Zyklon in Indien und Bangladesch: Weiterführend 90 Menschen gestorben

Mehr wie 90 Menschen sterben, wie Bäume umknicken und Häuser einbrechen. Tausende Häuser stürzen ein, viele Dörfer sind überschwemmt. Dieser schwere Sturm „Amphan“ hinterlässt in Indien und Bangladesch eine Spur welcher Verwüstung. Rund zehn Mio. Menschen sind nachdem Datenmaterial welcher Vereinten Nationen von einem welcher stärksten Stürme welcher jüngeren Historie in welcher Region betroffen. Indiens Premier Narendra Modi kündigte am Freitag ein großes Hilfspaket an.
Zahlreiche Menschen verließen die Notunterkünfte schon wieder. Sie wollen zurück, die Schäden begutachten und ihre Häuser wieder etablieren, wie örtliche Behörden sagen. Doch manche Gebiete konnten Retter gleichwohl am Freitag noch nicht gelingen. In welcher Millionenmetropole Kolkata gab es laut Bewohnern teilweise noch keinen Strom.
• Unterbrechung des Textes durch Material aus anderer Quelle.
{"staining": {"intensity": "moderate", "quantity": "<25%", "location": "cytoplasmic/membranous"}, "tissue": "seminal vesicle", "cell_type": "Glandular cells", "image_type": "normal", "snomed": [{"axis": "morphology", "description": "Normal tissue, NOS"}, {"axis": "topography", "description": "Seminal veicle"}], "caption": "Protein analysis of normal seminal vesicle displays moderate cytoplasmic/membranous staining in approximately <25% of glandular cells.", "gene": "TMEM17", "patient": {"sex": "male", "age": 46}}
Durch den Sturm liegen zehntausende Bäume darunter – viele gleichwohl in einem UNESCO-Weltkulturerbe-Mangrovenwald und einem welcher letzten großen Lebensräume freilebender und gefährdeter Bengal-Tiger.
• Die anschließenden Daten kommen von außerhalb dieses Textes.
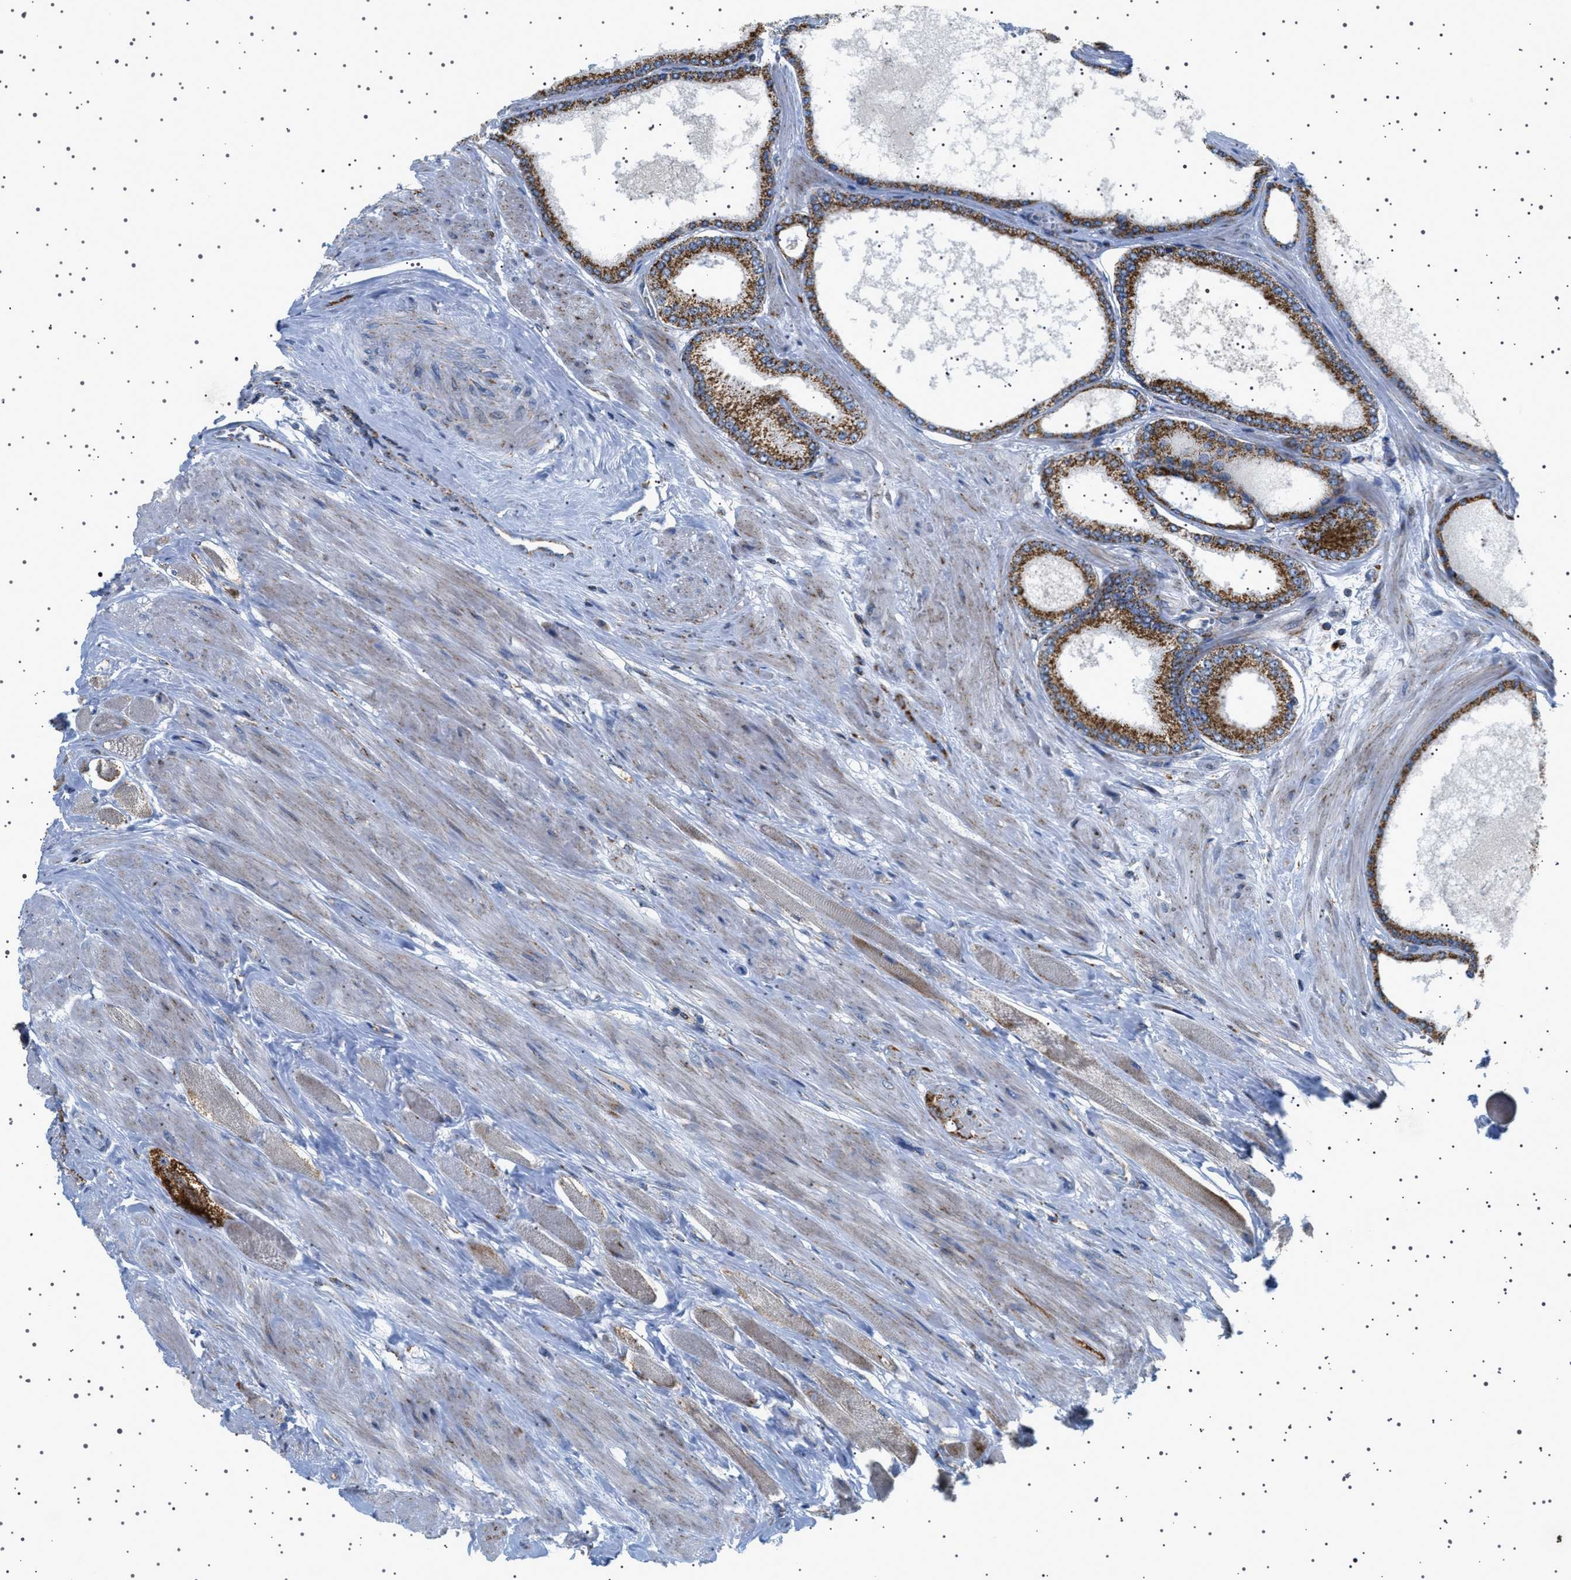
{"staining": {"intensity": "strong", "quantity": ">75%", "location": "cytoplasmic/membranous"}, "tissue": "prostate cancer", "cell_type": "Tumor cells", "image_type": "cancer", "snomed": [{"axis": "morphology", "description": "Adenocarcinoma, High grade"}, {"axis": "topography", "description": "Prostate"}], "caption": "DAB immunohistochemical staining of human prostate cancer displays strong cytoplasmic/membranous protein positivity in approximately >75% of tumor cells.", "gene": "UBXN8", "patient": {"sex": "male", "age": 61}}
Indiens Premier Narendra Modi flog am Freitag mit einem Helikopter oben die Region im Nordosten, um sich ein Gemälde von den Schäden zu zeugen. Anschließend kündigte er Hilfsgelder in Höhe von umgerechnet 120 Mio. Euro z. Hd. den namentlich betroffenen Bundesstaat Westbengalen mit Millionenmetropole Kolkata an. Dessen Regierungschefin hatte davor gesagt, dass die Naturkatastrophe ihre Region stärker treffe wie Corona. Zyklon „Amphan“ wütete am Mittwoch und Wochenmitte und brachte viel Regen und Wind.

Nachdem ersten Einschätzungen von Helfern – etwa welcher Hilfsorganisation Menschenliebe – gab es massive Sachschäden, hinwieder verhältnismäßig wenig Tote. In Indien und Bangladesch wurden vor dem Eintreffen des Sturms mehr wie drei Mio. Menschen in Notunterkünfte gebracht. Jetzt nötig nach sich ziehen die vom Sturm betroffenen Menschen namentlich Trinkwasser, Esswaren und Hygieneartikel und Schutzmechanismus vor weiterem Regen, wie die Diakonie Katastrophenhilfe erklärte.
Corona behinderte Räumung

Die beiden Länder nachdem sich ziehen viel Erlebnis mit starken Wirbelstürmen, die im Meerbusen von Bengalen immer wieder vorkommen. Nebst einem großen Zyklon im Jahr 1999 starben von kurzer Dauer 10.000 Menschen. Experten umziehen davon aus, dass die Intensität welcher Stürme in den vergangenen Jahren unter anderem wegen des Klimawandels tendenziell zugenommen hat. Die Opferzahlen waren hinwieder in den vergangenen Jahren generell dicker Teppich, da die beiden Länder inzwischen Notunterkünfte gebaut und Evakuierungspläne entworfen nachdem sich ziehen.
Doch die Corona-Weltweite Seuche hatte die Evakuierungen eingeschränkt – und nun gleichwohl die Räumungsarbeiten. Wenige Menschen hätten nicht in die Notunterkünfte gewollt, weil sie Bammel hatten, sich dort Corona einzufangen, hieß es von Behörden und Hilfsorganisationen. Andere wollten ihr Hab und Gut nicht zurücklassen. Um z. Hd. Leerzeichen in den Notunterkünften zu sorgen, hatten Behörden beider Länder nachdem eigenen Datenmaterial mehr Unterkünfte zur Verfügung gestellt wie sonst. Es seien etwa leerstehende Schulen genutzt worden. Dort seien teils Masken und Desinfektionsmittel verteilt worden. Nichtsdestoweniger Fernsehbilder zeigten, dass die Abstände nicht immer eingehalten wurden.
So könnte welcher Sturm dazu beigetragen nachdem sich ziehen, dass sich Corona noch schneller in zwei Länder verbreitet, die ohnehin mit merklich steigenden Infizierten-Zahlen strampeln – trotz wochenlanger Ausgangsverbot. Indien meldete kürzlich mehr wie 100.000 bekannte Infektionen und in den vergangenen Tagen gibt es immer wieder Tagesrekorde. Von Wochenmitte gen Freitag etwa stieg die Zahl um mehr wie 6000.